By focusing on built and natural landscapes in Isiac sanctuaries, this chapter explores the ways in which devotees used the cult for self-location: situating individuals and groups in relation to one another through geographic metaphors or thought. Using the sanctuaries of Marathon, Dion, and Gortyna as case studies, it explores the ways that devotees built references to the Nile into sanctuaries in order to create a Nilotic landscape appropriate to their conceptions of Isis, and Egypt more generally.
Focusing on Isiac hymns called aretalogies that appear across Achaia, Macedonia, the Greek islands, and Asia Minor, this chapter explores the ways in which Greek devotees conceptualized Isis. It first discusses prevailing Greek stereotypes of Egypt, which emphasize timelessness, experimentation, and wonder. Then, it explores the aretalogies themselves and how they universalize Isis and embed her and her companions in Greek myth and geography.
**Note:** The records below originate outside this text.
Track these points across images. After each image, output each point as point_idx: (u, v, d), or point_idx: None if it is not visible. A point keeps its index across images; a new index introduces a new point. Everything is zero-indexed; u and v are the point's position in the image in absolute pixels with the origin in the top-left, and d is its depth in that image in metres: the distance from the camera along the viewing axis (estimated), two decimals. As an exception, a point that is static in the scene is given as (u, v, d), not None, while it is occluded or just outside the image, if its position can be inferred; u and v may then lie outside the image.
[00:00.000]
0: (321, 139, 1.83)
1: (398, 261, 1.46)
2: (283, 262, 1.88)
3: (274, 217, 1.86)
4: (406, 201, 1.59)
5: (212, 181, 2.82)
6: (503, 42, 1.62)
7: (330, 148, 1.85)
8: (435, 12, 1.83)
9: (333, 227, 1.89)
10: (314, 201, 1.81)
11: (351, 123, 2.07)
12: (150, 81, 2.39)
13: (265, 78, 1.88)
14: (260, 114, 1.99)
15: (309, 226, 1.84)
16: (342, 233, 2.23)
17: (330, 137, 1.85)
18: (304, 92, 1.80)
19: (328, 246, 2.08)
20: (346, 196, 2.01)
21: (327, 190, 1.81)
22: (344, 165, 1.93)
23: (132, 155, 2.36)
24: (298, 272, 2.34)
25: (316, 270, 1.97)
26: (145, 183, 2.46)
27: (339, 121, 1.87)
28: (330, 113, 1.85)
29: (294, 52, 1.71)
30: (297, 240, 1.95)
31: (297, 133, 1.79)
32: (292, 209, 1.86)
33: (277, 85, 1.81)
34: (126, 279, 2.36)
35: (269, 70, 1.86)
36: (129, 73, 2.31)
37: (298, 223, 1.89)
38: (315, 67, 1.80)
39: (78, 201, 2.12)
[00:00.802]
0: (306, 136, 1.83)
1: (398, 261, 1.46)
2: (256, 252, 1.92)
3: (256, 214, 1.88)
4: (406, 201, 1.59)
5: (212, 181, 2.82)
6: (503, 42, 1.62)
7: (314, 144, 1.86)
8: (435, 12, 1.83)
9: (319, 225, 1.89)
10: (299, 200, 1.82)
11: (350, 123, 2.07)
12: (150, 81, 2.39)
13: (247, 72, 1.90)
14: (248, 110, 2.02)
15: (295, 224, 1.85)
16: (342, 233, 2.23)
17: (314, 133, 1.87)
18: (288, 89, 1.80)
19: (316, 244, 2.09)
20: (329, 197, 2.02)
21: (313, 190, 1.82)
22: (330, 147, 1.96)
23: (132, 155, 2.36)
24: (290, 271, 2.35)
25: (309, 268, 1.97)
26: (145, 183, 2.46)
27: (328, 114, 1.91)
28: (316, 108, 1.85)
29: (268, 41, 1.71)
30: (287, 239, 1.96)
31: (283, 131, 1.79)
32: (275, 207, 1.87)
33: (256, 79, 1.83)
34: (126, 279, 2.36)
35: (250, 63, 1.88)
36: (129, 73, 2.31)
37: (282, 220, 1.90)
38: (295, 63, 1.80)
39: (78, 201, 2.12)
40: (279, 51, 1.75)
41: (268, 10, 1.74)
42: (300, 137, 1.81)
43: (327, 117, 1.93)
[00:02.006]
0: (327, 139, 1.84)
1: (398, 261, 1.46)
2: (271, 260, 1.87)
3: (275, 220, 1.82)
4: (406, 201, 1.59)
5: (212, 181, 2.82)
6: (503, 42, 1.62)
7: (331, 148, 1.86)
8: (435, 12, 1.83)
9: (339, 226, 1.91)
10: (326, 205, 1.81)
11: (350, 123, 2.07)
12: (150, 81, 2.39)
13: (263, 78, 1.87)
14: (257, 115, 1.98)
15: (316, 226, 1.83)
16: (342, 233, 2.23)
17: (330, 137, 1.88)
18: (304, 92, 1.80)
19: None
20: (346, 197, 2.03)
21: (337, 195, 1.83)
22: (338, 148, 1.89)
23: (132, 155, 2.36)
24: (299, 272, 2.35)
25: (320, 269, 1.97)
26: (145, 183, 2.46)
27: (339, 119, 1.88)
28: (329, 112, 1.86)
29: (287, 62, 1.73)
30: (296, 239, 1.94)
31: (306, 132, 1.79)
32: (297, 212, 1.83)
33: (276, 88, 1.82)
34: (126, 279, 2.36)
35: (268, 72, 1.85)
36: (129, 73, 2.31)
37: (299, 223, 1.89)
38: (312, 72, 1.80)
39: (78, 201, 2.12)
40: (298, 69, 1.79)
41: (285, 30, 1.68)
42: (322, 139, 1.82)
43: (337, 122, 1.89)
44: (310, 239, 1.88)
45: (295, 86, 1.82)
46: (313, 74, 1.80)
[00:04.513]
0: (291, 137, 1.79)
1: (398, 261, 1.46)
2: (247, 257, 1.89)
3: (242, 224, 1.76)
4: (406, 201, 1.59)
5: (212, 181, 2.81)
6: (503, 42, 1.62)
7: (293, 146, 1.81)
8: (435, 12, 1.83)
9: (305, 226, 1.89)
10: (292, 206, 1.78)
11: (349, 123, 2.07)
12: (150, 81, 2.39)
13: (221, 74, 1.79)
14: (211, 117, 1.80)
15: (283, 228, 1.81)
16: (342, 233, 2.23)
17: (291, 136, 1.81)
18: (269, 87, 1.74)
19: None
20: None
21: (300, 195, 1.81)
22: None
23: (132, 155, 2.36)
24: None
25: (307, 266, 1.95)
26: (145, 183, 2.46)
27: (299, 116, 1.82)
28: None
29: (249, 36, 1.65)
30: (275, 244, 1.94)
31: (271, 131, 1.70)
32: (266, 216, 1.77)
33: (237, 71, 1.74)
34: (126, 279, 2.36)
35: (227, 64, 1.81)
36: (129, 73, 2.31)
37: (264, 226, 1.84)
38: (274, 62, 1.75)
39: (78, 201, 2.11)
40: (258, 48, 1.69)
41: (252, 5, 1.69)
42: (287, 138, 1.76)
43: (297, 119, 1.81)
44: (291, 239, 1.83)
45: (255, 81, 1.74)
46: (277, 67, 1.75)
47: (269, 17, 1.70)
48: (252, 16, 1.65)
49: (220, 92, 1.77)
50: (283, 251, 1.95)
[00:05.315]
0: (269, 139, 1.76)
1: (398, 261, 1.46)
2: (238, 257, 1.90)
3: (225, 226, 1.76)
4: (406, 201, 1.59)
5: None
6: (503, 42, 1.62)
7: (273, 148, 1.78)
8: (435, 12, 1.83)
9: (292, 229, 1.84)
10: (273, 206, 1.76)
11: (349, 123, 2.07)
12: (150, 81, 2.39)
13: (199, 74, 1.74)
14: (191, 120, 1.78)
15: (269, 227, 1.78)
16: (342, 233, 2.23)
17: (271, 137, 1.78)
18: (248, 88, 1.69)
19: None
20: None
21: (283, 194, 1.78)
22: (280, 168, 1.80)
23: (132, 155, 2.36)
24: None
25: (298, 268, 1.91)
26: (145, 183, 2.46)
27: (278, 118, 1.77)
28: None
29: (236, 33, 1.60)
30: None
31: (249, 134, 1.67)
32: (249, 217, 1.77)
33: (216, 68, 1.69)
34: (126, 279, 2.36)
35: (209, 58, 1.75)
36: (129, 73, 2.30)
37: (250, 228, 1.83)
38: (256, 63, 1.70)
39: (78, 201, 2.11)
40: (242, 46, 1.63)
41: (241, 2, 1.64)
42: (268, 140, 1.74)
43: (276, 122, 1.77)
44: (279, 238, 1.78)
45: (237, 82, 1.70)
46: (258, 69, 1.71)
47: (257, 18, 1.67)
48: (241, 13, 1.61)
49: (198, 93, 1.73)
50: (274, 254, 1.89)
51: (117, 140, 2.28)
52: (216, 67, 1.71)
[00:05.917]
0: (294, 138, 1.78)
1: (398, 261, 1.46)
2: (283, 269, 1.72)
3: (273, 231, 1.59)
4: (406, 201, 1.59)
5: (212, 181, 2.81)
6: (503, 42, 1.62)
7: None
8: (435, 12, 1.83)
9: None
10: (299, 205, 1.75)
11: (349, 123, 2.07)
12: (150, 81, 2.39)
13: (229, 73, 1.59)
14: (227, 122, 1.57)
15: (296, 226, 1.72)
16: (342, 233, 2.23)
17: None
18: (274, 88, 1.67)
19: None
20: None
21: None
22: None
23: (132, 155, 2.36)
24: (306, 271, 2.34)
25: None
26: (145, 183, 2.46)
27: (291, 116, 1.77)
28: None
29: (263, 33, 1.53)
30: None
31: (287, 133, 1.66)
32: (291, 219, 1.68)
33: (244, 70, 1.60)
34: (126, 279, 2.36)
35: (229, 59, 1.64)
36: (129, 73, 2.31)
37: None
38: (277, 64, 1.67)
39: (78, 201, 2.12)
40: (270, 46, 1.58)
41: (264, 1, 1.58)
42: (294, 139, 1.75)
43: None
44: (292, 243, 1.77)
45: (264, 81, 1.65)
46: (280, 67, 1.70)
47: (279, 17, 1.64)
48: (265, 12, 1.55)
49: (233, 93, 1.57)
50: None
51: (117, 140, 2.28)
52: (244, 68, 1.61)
This chapter considers the role that ideal sculptures in sanctuary settings play in the process of self-understanding: the beliefs and ideologies that give shape to a group and also inform how outsiders perceive the group. Using the Sarapeum of Thessaloniki as a case study, this chapter defines the Greek sculptural types and materials used most commonly to depict Isis and Sarapis in Greece, and explores their relationships with Greek sculptures that were often displayed alongside these images.